Exercise instructions:
Reproduce the records without their pictures, keeping every word as it is.
Given records Start Marker
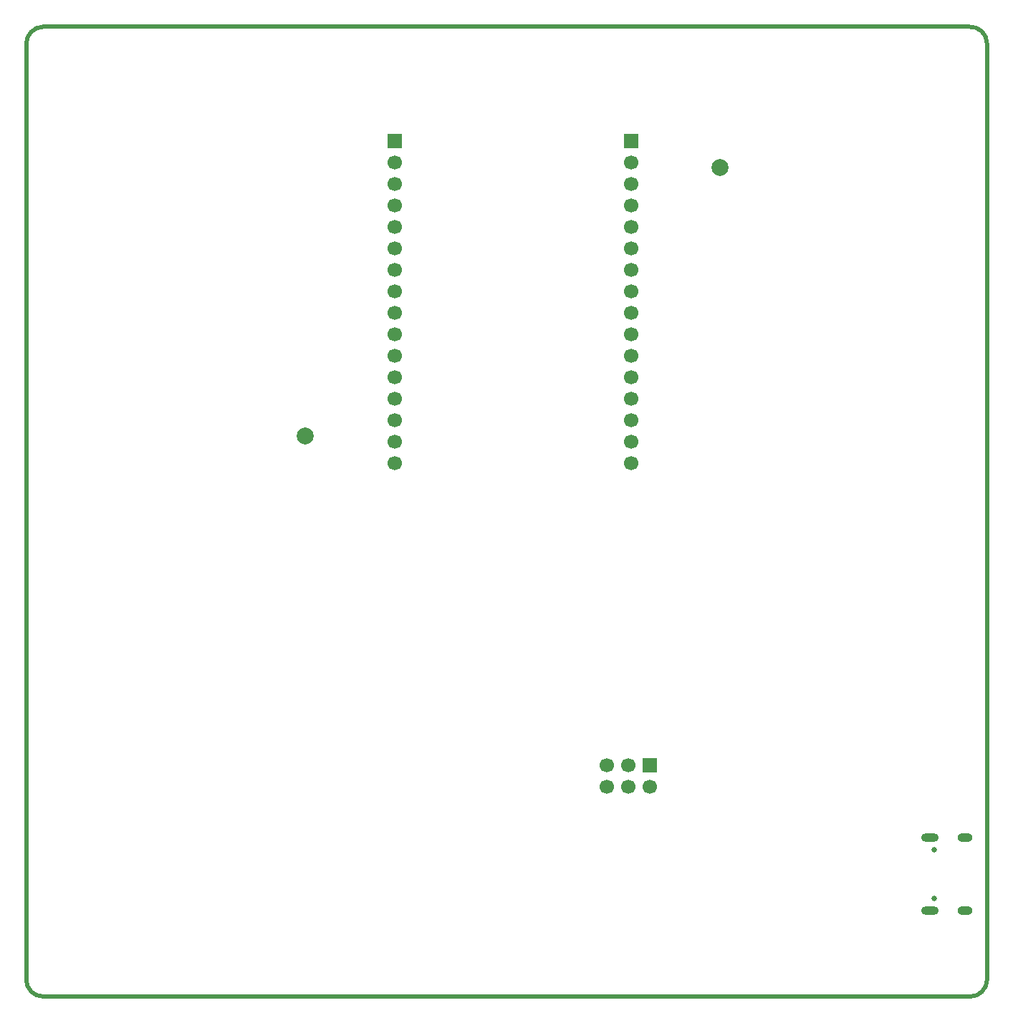
<source format=gbr>
%TF.GenerationSoftware,KiCad,Pcbnew,9.0.6*%
%TF.CreationDate,2026-01-20T12:02:49+00:00*%
%TF.ProjectId,OE PyBoard tester,4f452050-7942-46f6-9172-642074657374,rev?*%
%TF.SameCoordinates,Original*%
%TF.FileFunction,Soldermask,Bot*%
%TF.FilePolarity,Negative*%
%FSLAX46Y46*%
G04 Gerber Fmt 4.6, Leading zero omitted, Abs format (unit mm)*
G04 Created by KiCad (PCBNEW 9.0.6) date 2026-01-20 12:02:49*
%MOMM*%
%LPD*%
G01*
G04 APERTURE LIST*
%ADD10R,1.700000X1.700000*%
%ADD11C,1.700000*%
%ADD12C,2.000000*%
%ADD13C,0.650000*%
%ADD14O,2.100000X1.000000*%
%ADD15O,1.800000X1.000000*%
%TA.AperFunction,Profile*%
%ADD16C,0.500000*%
%TD*%
G04 APERTURE END LIST*
D10*
%TO.C,J5*%
X155314000Y-50194800D03*
D11*
X155314000Y-52734800D03*
X155314000Y-55274800D03*
X155314000Y-57814800D03*
X155314000Y-60354800D03*
X155314000Y-62894800D03*
X155314000Y-65434800D03*
X155314000Y-67974800D03*
X155314000Y-70514800D03*
X155314000Y-73054800D03*
X155314000Y-75594800D03*
X155314000Y-78134800D03*
X155314000Y-80674800D03*
X155314000Y-83214800D03*
X155314000Y-85754800D03*
X155314000Y-88294800D03*
%TD*%
D12*
%TO.C,TP27*%
X116790681Y-85109856D03*
%TD*%
D10*
%TO.C,J2*%
X157490000Y-124075000D03*
D11*
X157490000Y-126615000D03*
X154950000Y-124075000D03*
X154950000Y-126615000D03*
X152410000Y-124075000D03*
X152410000Y-126615000D03*
%TD*%
D13*
%TO.C,J1*%
X191070000Y-139840000D03*
X191070000Y-134060000D03*
D14*
X190570000Y-141270000D03*
D15*
X194750000Y-141270000D03*
D14*
X190570000Y-132630000D03*
D15*
X194750000Y-132630000D03*
%TD*%
D12*
%TO.C,TP6*%
X165814000Y-53368133D03*
%TD*%
D10*
%TO.C,J4*%
X127380000Y-50206800D03*
D11*
X127380000Y-52746800D03*
X127380000Y-55286800D03*
X127380000Y-57826800D03*
X127380000Y-60366800D03*
X127380000Y-62906800D03*
X127380000Y-65446800D03*
X127380000Y-67986800D03*
X127380000Y-70526800D03*
X127380000Y-73066800D03*
X127380000Y-75606800D03*
X127380000Y-78146800D03*
X127380000Y-80686800D03*
X127380000Y-83226800D03*
X127380000Y-85766800D03*
X127380000Y-88306800D03*
%TD*%
D16*
X197350000Y-38700000D02*
X197350000Y-149400000D01*
X85800000Y-151400000D02*
G75*
G02*
X83800000Y-149400000I0J2000000D01*
G01*
X85792517Y-36714214D02*
X195250000Y-36700000D01*
X195350000Y-151400000D02*
X85800000Y-151400000D01*
X195250000Y-36700000D02*
G75*
G02*
X197349980Y-38700000I97600J-2000000D01*
G01*
X83800000Y-149400000D02*
X83800000Y-38714214D01*
X197350000Y-149400000D02*
G75*
G02*
X195350000Y-151400000I-2000000J0D01*
G01*
X83800000Y-38714214D02*
G75*
G02*
X85800000Y-36714200I2000000J14D01*
G01*
M02*

</source>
Given records End Marker
Response box:
<source format=gbr>
%TF.GenerationSoftware,KiCad,Pcbnew,9.0.6*%
%TF.CreationDate,2026-01-20T12:02:49+00:00*%
%TF.ProjectId,OE PyBoard tester,4f452050-7942-46f6-9172-642074657374,rev?*%
%TF.SameCoordinates,Original*%
%TF.FileFunction,Soldermask,Bot*%
%TF.FilePolarity,Negative*%
%FSLAX46Y46*%
G04 Gerber Fmt 4.6, Leading zero omitted, Abs format (unit mm)*
G04 Created by KiCad (PCBNEW 9.0.6) date 2026-01-20 12:02:49*
%MOMM*%
%LPD*%
G01*
G04 APERTURE LIST*
%ADD10R,1.700000X1.700000*%
%ADD11C,1.700000*%
%ADD12C,2.000000*%
%ADD13C,0.650000*%
%ADD14O,2.100000X1.000000*%
%ADD15O,1.800000X1.000000*%
%TA.AperFunction,Profile*%
%ADD16C,0.500000*%
%TD*%
G04 APERTURE END LIST*
D10*
%TO.C,J5*%
X155314000Y-50194800D03*
D11*
X155314000Y-52734800D03*
X155314000Y-55274800D03*
X155314000Y-57814800D03*
X155314000Y-60354800D03*
X155314000Y-62894800D03*
X155314000Y-65434800D03*
X155314000Y-67974800D03*
X155314000Y-70514800D03*
X155314000Y-73054800D03*
X155314000Y-75594800D03*
X155314000Y-78134800D03*
X155314000Y-80674800D03*
X155314000Y-83214800D03*
X155314000Y-85754800D03*
X155314000Y-88294800D03*
%TD*%
D12*
%TO.C,TP27*%
X116790681Y-85109856D03*
%TD*%
D10*
%TO.C,J2*%
X157490000Y-124075000D03*
D11*
X157490000Y-126615000D03*
X154950000Y-124075000D03*
X154950000Y-126615000D03*
X152410000Y-124075000D03*
X152410000Y-126615000D03*
%TD*%
D13*
%TO.C,J1*%
X191070000Y-139840000D03*
X191070000Y-134060000D03*
D14*
X190570000Y-141270000D03*
D15*
X194750000Y-141270000D03*
D14*
X190570000Y-132630000D03*
D15*
X194750000Y-132630000D03*
%TD*%
D12*
%TO.C,TP6*%
X165814000Y-53368133D03*
%TD*%
D10*
%TO.C,J4*%
X127380000Y-50206800D03*
D11*
X127380000Y-52746800D03*
X127380000Y-55286800D03*
X127380000Y-57826800D03*
X127380000Y-60366800D03*
X127380000Y-62906800D03*
X127380000Y-65446800D03*
X127380000Y-67986800D03*
X127380000Y-70526800D03*
X127380000Y-73066800D03*
X127380000Y-75606800D03*
X127380000Y-78146800D03*
X127380000Y-80686800D03*
X127380000Y-83226800D03*
X127380000Y-85766800D03*
X127380000Y-88306800D03*
%TD*%
D16*
X197350000Y-38700000D02*
X197350000Y-149400000D01*
X85800000Y-151400000D02*
G75*
G02*
X83800000Y-149400000I0J2000000D01*
G01*
X85792517Y-36714214D02*
X195250000Y-36700000D01*
X195350000Y-151400000D02*
X85800000Y-151400000D01*
X195250000Y-36700000D02*
G75*
G02*
X197349980Y-38700000I97600J-2000000D01*
G01*
X83800000Y-149400000D02*
X83800000Y-38714214D01*
X197350000Y-149400000D02*
G75*
G02*
X195350000Y-151400000I-2000000J0D01*
G01*
X83800000Y-38714214D02*
G75*
G02*
X85800000Y-36714200I2000000J14D01*
G01*
M02*

</source>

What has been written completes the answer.